There would be no ClassPass, obviously, if there were no Pilates studios or spin classes. As social distancing protocols and shutdowns hit the world, ClassPass quickly revised its model to serve both customers and partners—the kind of pivot the business might not be so prepared to make were it not already an important part of its origin story and its founder’s background.
“One of the things we have to focus on during this time is keeping our partners afloat,” Kadakia says. “So we’ve done a few things. We did a partner donation fund where customers can donate to their studios…. We flipped our entire product for on-demand video and livestream video.” ClassPass also waived all commission, sending digital revenue directly back to studios from March through August.
ClassPass now offers 50,000 on-demand and livestream digital classes a week for its customers to exercise at home while still supporting studio owners.
“We know it’s not the same experience as going in person, and we can’t wait for people to do that again, but that’s what we had to do,” Kadakia says. “We still have the same mission—getting people to move, to be passionate about working out. That doesn’t change.
“What I keep telling my team, what I keep reminding other people is this is a great moment to go back to your True North.”
Like many businesses that have not been able to survive through the harsh realities of the pandemic, some ClassPass partners have gone under. Can ClassPass itself survive, keeping as many partners as possible in business at the same time?
That part remains to be seen—just as no one could’ve predicted COVID-19, no one can predict the future business realities it will create.
But it’s worth noting that, like all great stories, this one comes full circle. Through ClassPass’s most recent pivot to bring the fitness studio experience in-home, through streaming video, Kadakia and her team have created that safe and sacred place where its customers can not only express themselves, but simply be themselves through all forms of physical movement. Some people have home gyms where they’re completing these workouts, while others are conducting them in their living rooms or other open spaces. And many of the people streaming those fitness classes across the globe, go figure, are working out in their basements.
Is all this change and uncertainty uncomfortable? Most definitely. But once again, Kadakia draws her strength from a lifetime of experience.
“I always think back to the day I mustered up the courage to quit my job, a very hard thing for anyone to do,” she says. “That day created a shift in the way I think about and approach fear or blocks in my life forever. I remember thinking to myself, I walked to work today with so much fear and I walked out with the door wide open.
“Now whenever I’m faced with fear or challenges, I think back to that day and remember that, as hard as the door is to open, there is always more on the other side.”
READY FOR CHANGE?
Payal Kadakia left a great job to build ClassPass. but it wasn’t an easy decision, and it definitely wasn’t spontaneous.
Consider her experience and words if you’re mulling the same kind of entrepreneurial decision for yourself.
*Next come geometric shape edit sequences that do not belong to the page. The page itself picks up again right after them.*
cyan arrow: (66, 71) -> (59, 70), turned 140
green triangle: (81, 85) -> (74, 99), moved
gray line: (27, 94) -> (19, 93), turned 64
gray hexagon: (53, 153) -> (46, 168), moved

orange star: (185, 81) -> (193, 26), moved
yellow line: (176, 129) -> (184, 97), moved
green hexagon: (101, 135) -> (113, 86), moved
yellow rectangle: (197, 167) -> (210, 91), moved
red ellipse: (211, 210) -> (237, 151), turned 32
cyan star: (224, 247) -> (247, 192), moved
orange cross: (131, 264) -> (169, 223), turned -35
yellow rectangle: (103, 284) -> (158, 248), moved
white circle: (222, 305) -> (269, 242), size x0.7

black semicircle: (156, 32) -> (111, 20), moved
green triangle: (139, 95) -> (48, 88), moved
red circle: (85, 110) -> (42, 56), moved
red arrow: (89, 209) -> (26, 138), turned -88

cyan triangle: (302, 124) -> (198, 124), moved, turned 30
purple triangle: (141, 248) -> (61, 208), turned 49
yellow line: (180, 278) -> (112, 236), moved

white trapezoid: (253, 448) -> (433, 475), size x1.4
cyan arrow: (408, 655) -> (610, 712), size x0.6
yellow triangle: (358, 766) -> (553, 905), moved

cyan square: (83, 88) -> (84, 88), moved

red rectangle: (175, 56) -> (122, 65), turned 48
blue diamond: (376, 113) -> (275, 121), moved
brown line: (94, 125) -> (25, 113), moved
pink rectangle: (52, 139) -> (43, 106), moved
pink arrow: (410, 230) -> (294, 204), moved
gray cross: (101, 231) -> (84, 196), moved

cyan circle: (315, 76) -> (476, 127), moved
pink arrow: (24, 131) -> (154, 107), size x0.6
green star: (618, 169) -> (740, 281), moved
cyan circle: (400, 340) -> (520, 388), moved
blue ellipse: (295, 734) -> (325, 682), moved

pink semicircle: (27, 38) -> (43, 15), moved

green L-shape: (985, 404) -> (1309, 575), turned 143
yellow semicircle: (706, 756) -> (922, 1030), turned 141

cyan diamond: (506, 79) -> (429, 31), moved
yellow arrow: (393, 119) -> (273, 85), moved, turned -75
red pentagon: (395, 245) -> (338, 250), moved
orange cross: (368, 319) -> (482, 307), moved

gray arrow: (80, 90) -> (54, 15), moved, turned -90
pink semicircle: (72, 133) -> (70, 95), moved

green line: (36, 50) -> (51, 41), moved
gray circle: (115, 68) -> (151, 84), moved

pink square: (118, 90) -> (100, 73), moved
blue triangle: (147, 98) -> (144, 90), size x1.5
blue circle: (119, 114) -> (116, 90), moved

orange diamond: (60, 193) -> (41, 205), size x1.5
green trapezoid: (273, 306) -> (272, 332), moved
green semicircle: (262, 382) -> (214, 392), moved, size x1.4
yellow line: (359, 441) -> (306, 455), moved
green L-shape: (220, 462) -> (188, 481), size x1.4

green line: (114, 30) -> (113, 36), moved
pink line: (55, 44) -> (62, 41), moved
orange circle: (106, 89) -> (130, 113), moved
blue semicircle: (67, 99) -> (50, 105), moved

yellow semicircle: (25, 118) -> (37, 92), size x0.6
“What comes to mind is having a mission. What made me so excited about [starting ClassPass] was helping people have what I had with dance in my life, but in their lives.”
Be financially stable:
“I had three years of savings that I knew I could use to get through building
Set a personal budget:
Others invested in the company, but Kadakia’s savings had to support her.
“My dad and I sat down and came up with a budget. I could live off what I had saved.”
Summon all your attention:
“It’s a baby. It needs your full attention and 100 percent of your time.”
Understand your ceiling:
“Is this a big enough idea for me to quit my job over?”